Expats voice hopes and fears ahead of elections

Swiss expatriates hold regular meetings to discuss Swiss politics

The economic crisis and relations with the European Union are key issues for Swiss expatriates in the run-up to October’s parliamentary election.

This content was published on September 18, 2011 minutes
Isabelle Eichenberger in Lugano, found a broad political spectrum represented by delegates at the recent Congress of the Swiss Abroad in Lugano.

“When I left Switzerland in 1954 I did not have the right to vote. But since women’s suffrage was introduced in 1971 I have not missed a single ballot,” said Marianne Richardson from California.

She is one of many Swiss expatriates who follow the politics of her old home country from a distance. A total of 135,000 Swiss abroad have registered to take part in votes and elections.

Most of them send their ballot papers by post, but the Organisation of the Swiss Abroad hopes that it will be possible to vote online by 2015. Trials with e-voting have been underway for several years.

Peter Jordi, who has lived in New York since 1963, gets nostalgic about his “Heidiland”, but his main concern at the moment is the strength of the Swiss currency. “The Swiss economy risks facing its ruin if the National Bank does not intervene,” he said.

Gian Franco Definti agrees that the financial crisis has an impact on the lives of Swiss expats, but he sees relations between Switzerland and the EU as crucial.

“Switzerland’s foreign policy lacks confidence, especially in dealing with Italy,” complained the retired insurance expert who has been living in Milan for 50 years.

“We have to find ways of cooperating with the EU. There is no alternative to the bilateral treaties,” he added.

EU accords

Likewise, Ulrich Schwendimann from Warsaw considers the accords with Brussels paramount.

“As director of the chamber of commerce Switzerland–Poland I am very pleased with the accords. We are treated as equals. But I am not a supporter of Swiss membership of the EU.”

Two out of three Swiss expatriates live in EU member countries and the EU is Switzerland’s main trading partner.

Schwendimann is therefore concerned about an initiative by the rightwing Swiss People’s Party calling for an existing accord with the EU, which grants reciprocal access to the labour markets, to be re-negotiated.


“It is a bizarre policy shift by those who are most opposed to Brussels.” He fears their initiative will have serious repercussions because other bilateral agreements are directly linked to the labour treaty.

Daniel Tornare, son of parents who left Switzerland for France in the 1930s, agrees. “It is true that the crime rate in Geneva has reached record levels and there are not enough controls,” he said.

“But the Swiss who live in the EU enjoy great freedom. What would happen if we were to lose that?”

Security, however, is a concern for California resident Marianne Richardson and her family in the Joux valley on the Swiss border with France.

“My family told me they see car-loads of cross-border workers from France coming to Switzerland every day, which makes me feel uneasy.”


For his part, Karl Frei, a Swiss expat in Mexico, indirectly condemns the People’s Party for its populist and hardline immigration policy.

“They know that their demands are unrealistic but they hope to win extra votes from people who fear immigrants.”
****
#### [WORK ORDER 1]
Answer these questions using the article on Swiss expatriates and the upcoming elections:
(a) According to Marianne Richardson, in what year was women's suffrage introduced?
(b) How many Swiss abroad have registered to take part in votes and elections?
(c) In which country does Karl Frei live?
#### [WORK ORDER 2]
Name every person whose own words the article on Swiss expatriates and the elections quotes directly.
#### [WORK ORDER 3]
Write a continuation of the article on Swiss expatriates and the elections, picking up after its final quoted sentence.

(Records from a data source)
****
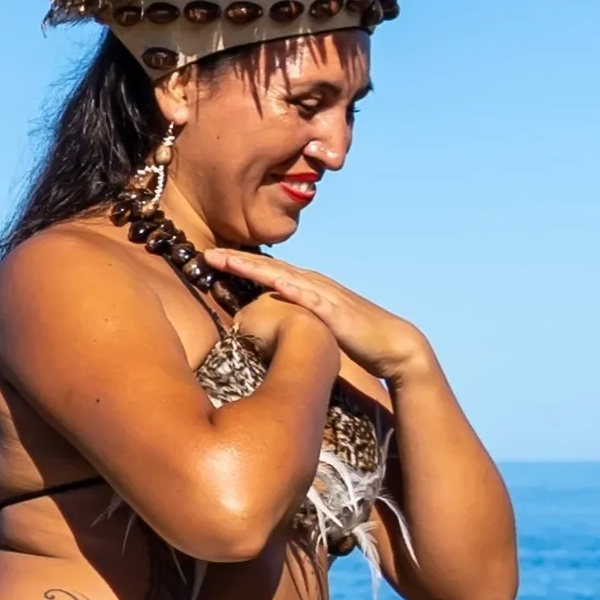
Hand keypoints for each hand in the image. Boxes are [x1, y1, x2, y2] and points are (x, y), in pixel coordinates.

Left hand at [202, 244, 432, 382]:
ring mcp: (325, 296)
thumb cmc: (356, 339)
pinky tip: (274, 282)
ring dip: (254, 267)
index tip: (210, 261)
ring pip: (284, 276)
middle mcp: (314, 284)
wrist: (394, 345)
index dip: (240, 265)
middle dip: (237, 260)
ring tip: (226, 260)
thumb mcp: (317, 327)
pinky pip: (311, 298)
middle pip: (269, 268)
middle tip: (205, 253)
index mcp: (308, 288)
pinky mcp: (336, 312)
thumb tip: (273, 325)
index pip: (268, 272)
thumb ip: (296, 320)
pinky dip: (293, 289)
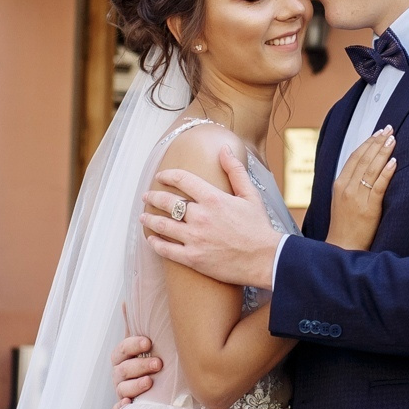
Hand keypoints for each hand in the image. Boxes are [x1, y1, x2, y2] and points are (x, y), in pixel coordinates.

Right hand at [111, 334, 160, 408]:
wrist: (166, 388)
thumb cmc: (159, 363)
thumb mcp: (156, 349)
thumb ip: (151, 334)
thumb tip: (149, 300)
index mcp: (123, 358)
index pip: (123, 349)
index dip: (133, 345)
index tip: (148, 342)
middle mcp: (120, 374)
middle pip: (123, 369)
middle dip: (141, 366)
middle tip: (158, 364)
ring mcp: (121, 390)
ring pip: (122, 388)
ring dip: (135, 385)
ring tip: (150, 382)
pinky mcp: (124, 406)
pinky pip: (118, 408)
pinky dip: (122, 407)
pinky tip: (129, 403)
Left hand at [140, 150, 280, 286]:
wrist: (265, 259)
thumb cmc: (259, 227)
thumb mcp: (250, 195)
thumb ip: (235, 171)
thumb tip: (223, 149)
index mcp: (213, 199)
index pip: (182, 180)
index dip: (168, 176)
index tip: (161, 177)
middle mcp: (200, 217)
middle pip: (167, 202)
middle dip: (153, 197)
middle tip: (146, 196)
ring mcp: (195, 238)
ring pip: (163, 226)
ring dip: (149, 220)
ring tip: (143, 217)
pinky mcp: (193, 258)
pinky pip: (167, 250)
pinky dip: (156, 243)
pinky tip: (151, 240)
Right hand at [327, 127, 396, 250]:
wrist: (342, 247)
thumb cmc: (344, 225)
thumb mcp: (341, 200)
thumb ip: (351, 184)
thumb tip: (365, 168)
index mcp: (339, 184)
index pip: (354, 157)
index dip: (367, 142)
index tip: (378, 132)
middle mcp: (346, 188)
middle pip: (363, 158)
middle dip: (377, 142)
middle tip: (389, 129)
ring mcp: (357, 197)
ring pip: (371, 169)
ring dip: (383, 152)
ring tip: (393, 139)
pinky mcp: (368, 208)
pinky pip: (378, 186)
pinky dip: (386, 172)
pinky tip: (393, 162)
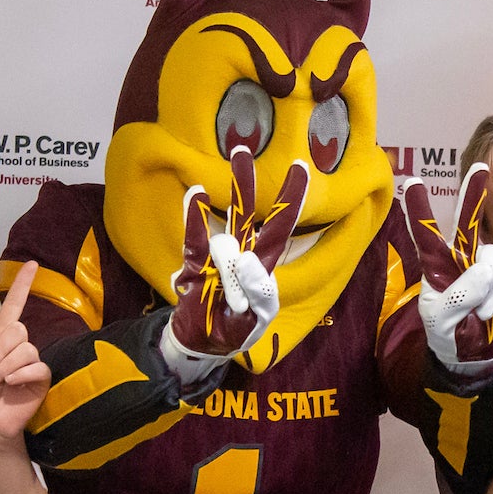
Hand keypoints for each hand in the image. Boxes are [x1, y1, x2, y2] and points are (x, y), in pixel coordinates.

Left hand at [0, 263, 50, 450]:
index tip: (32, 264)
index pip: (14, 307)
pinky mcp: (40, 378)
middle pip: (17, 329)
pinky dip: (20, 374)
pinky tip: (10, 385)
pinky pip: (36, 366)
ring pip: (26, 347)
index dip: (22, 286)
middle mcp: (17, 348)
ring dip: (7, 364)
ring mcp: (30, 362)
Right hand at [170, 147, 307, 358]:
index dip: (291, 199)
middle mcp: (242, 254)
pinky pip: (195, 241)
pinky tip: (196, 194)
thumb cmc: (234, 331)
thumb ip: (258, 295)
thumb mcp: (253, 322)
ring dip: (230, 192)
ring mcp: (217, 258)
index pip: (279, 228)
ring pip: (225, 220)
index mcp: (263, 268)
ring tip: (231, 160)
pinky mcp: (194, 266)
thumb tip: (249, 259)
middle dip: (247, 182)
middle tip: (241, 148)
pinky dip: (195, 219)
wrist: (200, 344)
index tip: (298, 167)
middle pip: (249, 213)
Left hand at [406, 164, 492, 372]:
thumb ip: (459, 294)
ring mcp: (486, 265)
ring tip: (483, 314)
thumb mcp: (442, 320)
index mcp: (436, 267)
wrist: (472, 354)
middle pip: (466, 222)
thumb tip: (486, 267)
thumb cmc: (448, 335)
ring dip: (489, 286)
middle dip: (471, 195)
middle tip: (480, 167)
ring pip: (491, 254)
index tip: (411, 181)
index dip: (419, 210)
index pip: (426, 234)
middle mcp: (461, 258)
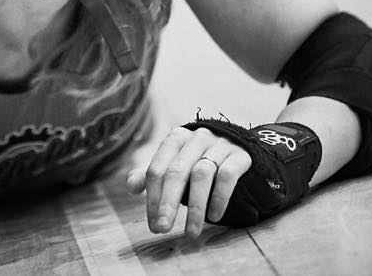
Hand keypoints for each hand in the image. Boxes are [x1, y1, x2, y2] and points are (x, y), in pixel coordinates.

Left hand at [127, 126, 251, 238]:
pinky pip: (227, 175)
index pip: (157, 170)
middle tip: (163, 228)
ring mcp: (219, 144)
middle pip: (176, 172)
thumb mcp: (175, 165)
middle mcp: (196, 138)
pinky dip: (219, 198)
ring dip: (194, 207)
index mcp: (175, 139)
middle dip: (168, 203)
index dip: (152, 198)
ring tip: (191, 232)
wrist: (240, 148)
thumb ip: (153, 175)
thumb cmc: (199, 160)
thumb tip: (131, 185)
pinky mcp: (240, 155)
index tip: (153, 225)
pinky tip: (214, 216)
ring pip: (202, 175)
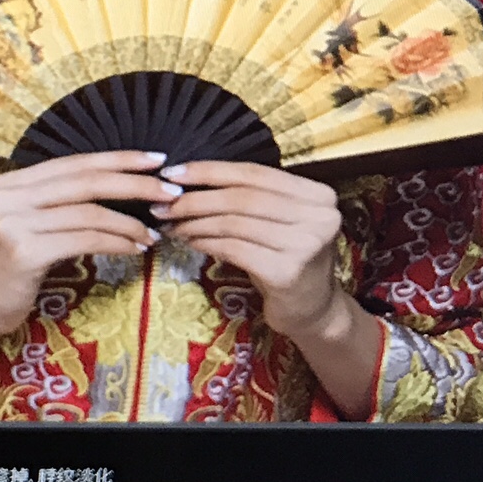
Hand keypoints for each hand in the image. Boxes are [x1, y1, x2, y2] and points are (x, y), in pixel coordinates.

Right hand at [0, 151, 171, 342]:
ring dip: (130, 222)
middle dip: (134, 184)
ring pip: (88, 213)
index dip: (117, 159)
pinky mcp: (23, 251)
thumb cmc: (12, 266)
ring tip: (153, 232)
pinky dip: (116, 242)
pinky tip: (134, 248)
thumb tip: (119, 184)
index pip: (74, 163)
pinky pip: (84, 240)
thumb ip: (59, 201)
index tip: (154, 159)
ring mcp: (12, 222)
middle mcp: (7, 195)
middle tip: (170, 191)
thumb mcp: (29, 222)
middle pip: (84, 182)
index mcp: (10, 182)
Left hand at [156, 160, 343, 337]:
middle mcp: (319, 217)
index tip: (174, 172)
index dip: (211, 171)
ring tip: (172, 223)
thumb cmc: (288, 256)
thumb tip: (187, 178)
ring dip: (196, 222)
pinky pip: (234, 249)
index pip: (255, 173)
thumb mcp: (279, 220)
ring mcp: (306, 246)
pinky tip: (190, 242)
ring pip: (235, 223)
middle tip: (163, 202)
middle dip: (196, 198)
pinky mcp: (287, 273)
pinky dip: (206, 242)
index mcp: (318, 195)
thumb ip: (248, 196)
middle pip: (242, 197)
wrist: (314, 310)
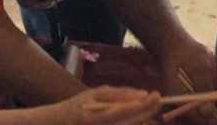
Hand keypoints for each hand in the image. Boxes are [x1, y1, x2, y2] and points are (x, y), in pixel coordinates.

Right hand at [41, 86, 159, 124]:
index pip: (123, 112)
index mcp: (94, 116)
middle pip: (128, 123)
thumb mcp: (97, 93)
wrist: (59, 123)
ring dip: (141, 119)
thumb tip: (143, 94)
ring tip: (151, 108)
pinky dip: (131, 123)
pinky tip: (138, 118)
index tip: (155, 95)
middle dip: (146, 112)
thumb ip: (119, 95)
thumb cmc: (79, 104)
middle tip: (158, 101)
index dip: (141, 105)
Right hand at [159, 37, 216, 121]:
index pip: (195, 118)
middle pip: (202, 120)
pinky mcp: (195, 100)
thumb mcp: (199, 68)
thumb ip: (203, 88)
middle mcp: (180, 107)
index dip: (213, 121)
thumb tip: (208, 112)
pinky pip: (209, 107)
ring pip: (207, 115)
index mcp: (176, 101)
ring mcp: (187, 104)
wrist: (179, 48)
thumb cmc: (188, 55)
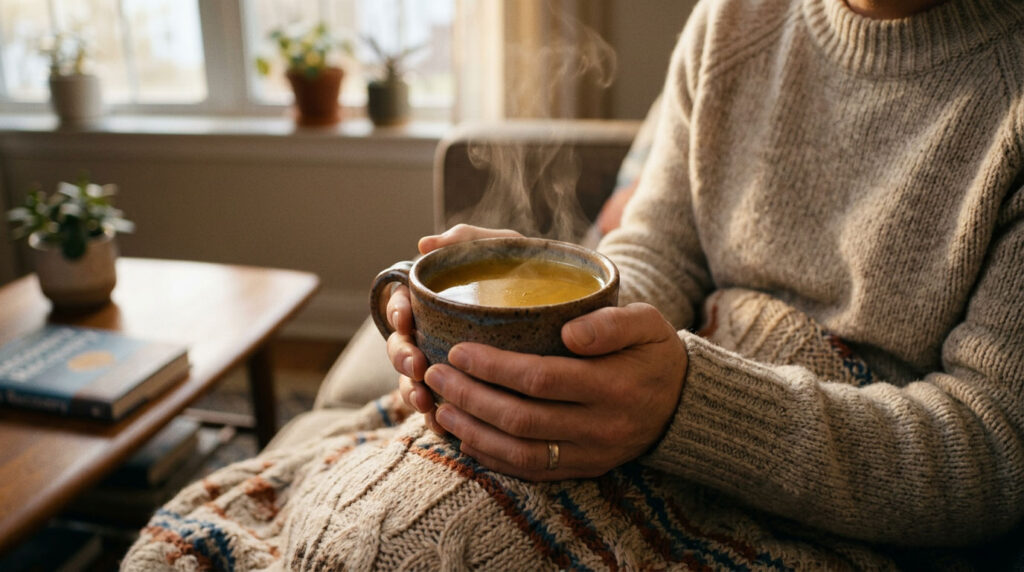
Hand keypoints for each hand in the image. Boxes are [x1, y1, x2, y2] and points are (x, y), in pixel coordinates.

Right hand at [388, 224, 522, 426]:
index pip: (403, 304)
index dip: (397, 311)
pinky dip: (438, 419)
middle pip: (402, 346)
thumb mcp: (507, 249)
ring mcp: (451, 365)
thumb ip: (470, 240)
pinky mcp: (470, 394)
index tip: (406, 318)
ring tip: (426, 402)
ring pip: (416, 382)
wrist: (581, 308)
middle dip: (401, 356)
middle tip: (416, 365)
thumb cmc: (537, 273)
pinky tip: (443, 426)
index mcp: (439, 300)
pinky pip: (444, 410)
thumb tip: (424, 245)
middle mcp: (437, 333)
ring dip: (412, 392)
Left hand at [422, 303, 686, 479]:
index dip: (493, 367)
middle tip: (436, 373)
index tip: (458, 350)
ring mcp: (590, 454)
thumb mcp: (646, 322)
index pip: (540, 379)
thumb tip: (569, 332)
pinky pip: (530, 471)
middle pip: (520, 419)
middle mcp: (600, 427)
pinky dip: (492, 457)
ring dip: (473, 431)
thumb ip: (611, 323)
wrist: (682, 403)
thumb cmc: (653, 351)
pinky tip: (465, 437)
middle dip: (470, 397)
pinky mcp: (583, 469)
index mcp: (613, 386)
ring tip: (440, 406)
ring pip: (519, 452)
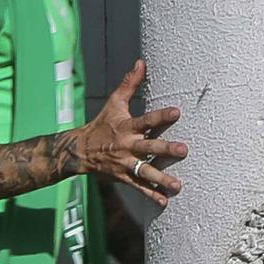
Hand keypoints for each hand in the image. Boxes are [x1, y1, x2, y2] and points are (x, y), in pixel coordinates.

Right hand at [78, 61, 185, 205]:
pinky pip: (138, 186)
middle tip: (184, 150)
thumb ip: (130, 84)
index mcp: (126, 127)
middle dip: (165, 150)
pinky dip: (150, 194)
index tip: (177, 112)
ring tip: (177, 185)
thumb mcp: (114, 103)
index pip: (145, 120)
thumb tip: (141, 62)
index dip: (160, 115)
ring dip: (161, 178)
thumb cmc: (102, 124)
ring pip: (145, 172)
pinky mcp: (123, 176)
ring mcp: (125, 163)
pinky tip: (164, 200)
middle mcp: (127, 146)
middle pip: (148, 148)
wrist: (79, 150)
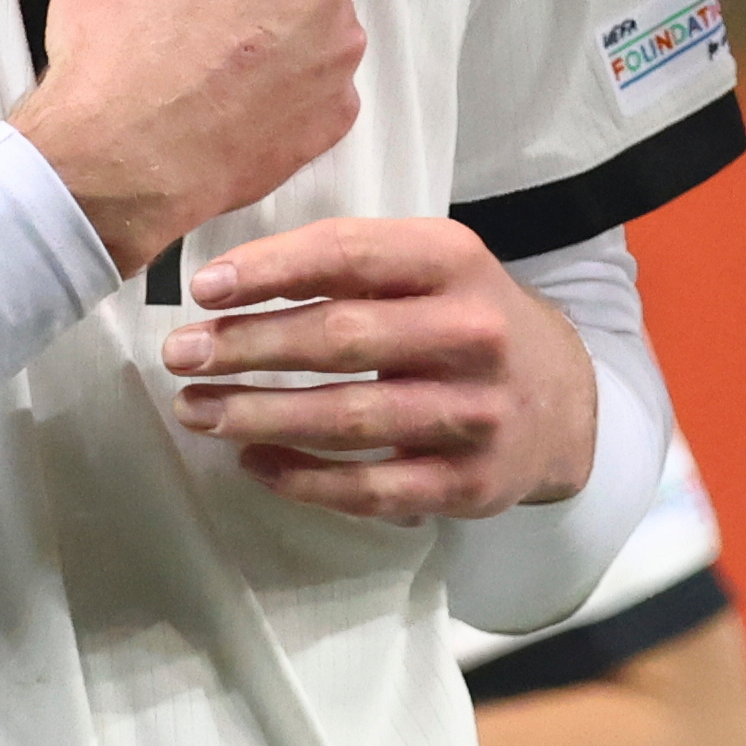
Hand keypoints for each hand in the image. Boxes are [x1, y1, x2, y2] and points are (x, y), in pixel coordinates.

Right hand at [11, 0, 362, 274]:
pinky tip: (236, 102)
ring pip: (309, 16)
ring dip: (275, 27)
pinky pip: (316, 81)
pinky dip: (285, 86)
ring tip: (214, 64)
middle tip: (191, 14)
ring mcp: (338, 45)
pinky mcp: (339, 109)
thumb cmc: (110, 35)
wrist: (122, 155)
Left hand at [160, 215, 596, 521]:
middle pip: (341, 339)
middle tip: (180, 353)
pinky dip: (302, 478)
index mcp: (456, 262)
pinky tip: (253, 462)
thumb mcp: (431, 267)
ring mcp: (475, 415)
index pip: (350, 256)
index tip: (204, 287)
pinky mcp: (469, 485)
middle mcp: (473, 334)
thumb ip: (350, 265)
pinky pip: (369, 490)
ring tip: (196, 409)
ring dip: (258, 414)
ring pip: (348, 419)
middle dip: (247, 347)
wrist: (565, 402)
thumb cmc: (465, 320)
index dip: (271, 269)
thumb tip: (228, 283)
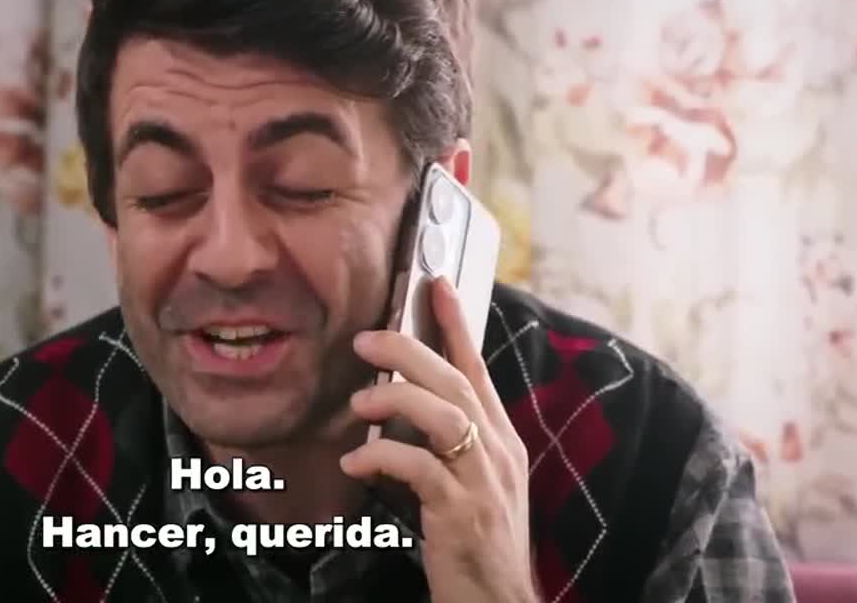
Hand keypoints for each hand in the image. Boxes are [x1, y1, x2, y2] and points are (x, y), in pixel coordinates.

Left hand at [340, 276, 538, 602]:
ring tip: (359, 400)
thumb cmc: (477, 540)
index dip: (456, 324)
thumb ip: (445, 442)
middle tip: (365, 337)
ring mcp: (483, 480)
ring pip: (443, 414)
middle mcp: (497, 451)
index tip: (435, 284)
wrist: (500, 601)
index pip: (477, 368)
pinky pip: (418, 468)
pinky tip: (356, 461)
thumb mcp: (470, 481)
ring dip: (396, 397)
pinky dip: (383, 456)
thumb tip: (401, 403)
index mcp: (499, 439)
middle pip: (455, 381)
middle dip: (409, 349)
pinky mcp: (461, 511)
****
#### [TASK RESPONSE 1]
(a) 1971
(b) 135,000
(c) Mexico

#### [TASK RESPONSE 2]
Marianne Richardson, Peter Jordi, Gian Franco Definti, Ulrich Schwendimann, Daniel Tornare, Karl Frei

#### [TASK RESPONSE 3]
He points out that Switzerland has been too generous with people only pretending to be persecuted in their own country. He says the general public quickly jumps to conclusions and generalises over individual cases.

“Let’s not fall for extremist propaganda. Crime might be on the rise, but there is no need for a policy change. All we need to do is to apply the existing law,” he said.

Jean-Rodolphe Lüthi, a California resident for 32 years, says he wonders why the Swiss government does not crack down on abuses of the Swiss welfare system by foreigners and he can’t help noticing the graffiti everywhere in Switzerland. He says not every Swiss citizen is rich.

“I’m against discrimination, but we also need law and order.”


But opinions differ over the merits of a more confrontational system in Swiss politics.

“At least problems are being identified and tackled now. The traditional centre-right parties had too much power,“ said expatriate Definti from Milan.

Pierino Lardi, who has lived in Venezuela for eight years, says the social and political changes are part of direct democracy. They might be temporary and influenced by outside events.

He agrees that the People’s Party was clever enough to use the changes to support its populist policy, but he doubts whether the party will gain more votes in the October 23 elections.

Johann Dähler could not agree less. The founder of a Swiss People’s Party chapter in Costa Rica is convinced that his party is the best and will make further advances. It is the only party which knows what the ordinary people want, he claims.


Definti for his part believes the rightwingers are poised to make slight gains, while the centre-left will at best hold their own. The centre-right Radicals and the Christian Democrats, however, are in for slight losses, he believes.

“I don’t think there will be major shifts,” he said. He is convinced that the two parliamentary chambers will continue to work well and has confidence in competent politicians.

Lardi from Venezuela and Schwendimann from Poland both hope that the centre-right will do better than in elections four years ago as the trend towards parties at both ends of the political spectrum does not seem irreversible.

“Fortunately the search for compromise and consensus has not stopped,” said Schwendimann.

Expatriate candidates

A total of more than 80 expatriate candidates are standing in the October 23 parliamentary elections.

The rightwing Swiss People’s Party alone is fielding more than 50 candidates.

The centre-left Social Democrats have 14 candidates, six candidates are on the Green Party list, while the centre-right Christian Democrats, the Radicals and the Conservative Democrats have four, three and one candidate respectively.

No expatriates are currently sitting in parliament.

The Swiss abroad community was granted the right to vote by post in 1992.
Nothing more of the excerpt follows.